I believe this is a topic where it is better to steer clear of philosophy and be concrete. The natural way to consider this problem is to simply compare mathematics to those areas where computers have already proved to be superior to humans, such as board games.
It is difficult not to notice that mathematics is not a game. Theoretically, the task of proving (say) a conjecture can be formalized, and made into a sort of combinatorial problem. However, this is not how we humans do mathematics, and it is not how computers would do if they are supposed to have a chance at a problem like Poincare conjecture.
The thing is, once you are above the purely formal level, the task of proving a conjecture (or, say, finding a new formula) becomes extremely complicated already as a task. You can learn the rules of chess in ten minutes, and after this you will be able to play, even against a grandmaster. (You won't be able to win, but this is a different story.) In comparison, people learn for decades just to be able to read published papers. The ``rules of the game'' are many orders of magnitude more complex.
It may be possible to teach a sufficiently advanced computer these ``rules'', but this is not a piece of cake. The first step is formalization of all mathematics. (Maybe not necessarily formalization is the usual sense, but one way or the other we have to teach a computer how to read modern mathematical literature.) This is already a formidable task, which won't be accomplished any time soon. But at least, it seems withing reach.
After this, a computer will be in a position of a beginner who has just learned the rules. (By the way, the same may be said about a human graduate student.)

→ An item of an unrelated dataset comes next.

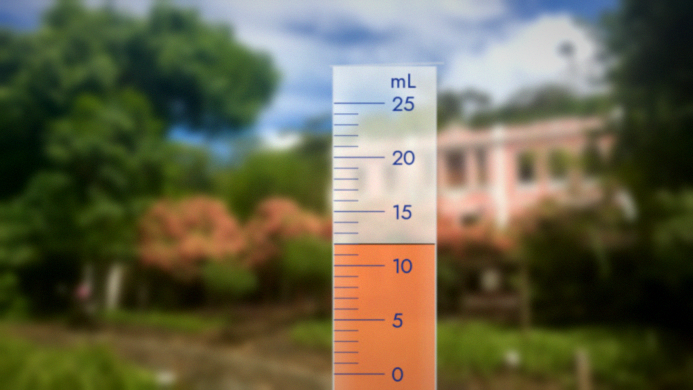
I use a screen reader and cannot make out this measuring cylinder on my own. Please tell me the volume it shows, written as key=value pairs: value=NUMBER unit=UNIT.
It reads value=12 unit=mL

The second, and still more difficult task, will be to upgrade someone who can play to someone who can win. Probably not impossible, but much more difficult then with Go (for plenty of reasons).
The point is, actual ``computer mathematicians'' is a matter of such a distant future that it does not make much sense to talk about it now. When (or if) such a time will come, everything will be different.
To answer the question itself, there are no fundamental reasons why a machine couldn't reach a level comparable to humans, when it comes to mathematics. But there are reasons why this is extremely difficult to achieve in reality. In particular, modern AI technologies, regardless of their success in many other areas, would likely be useless.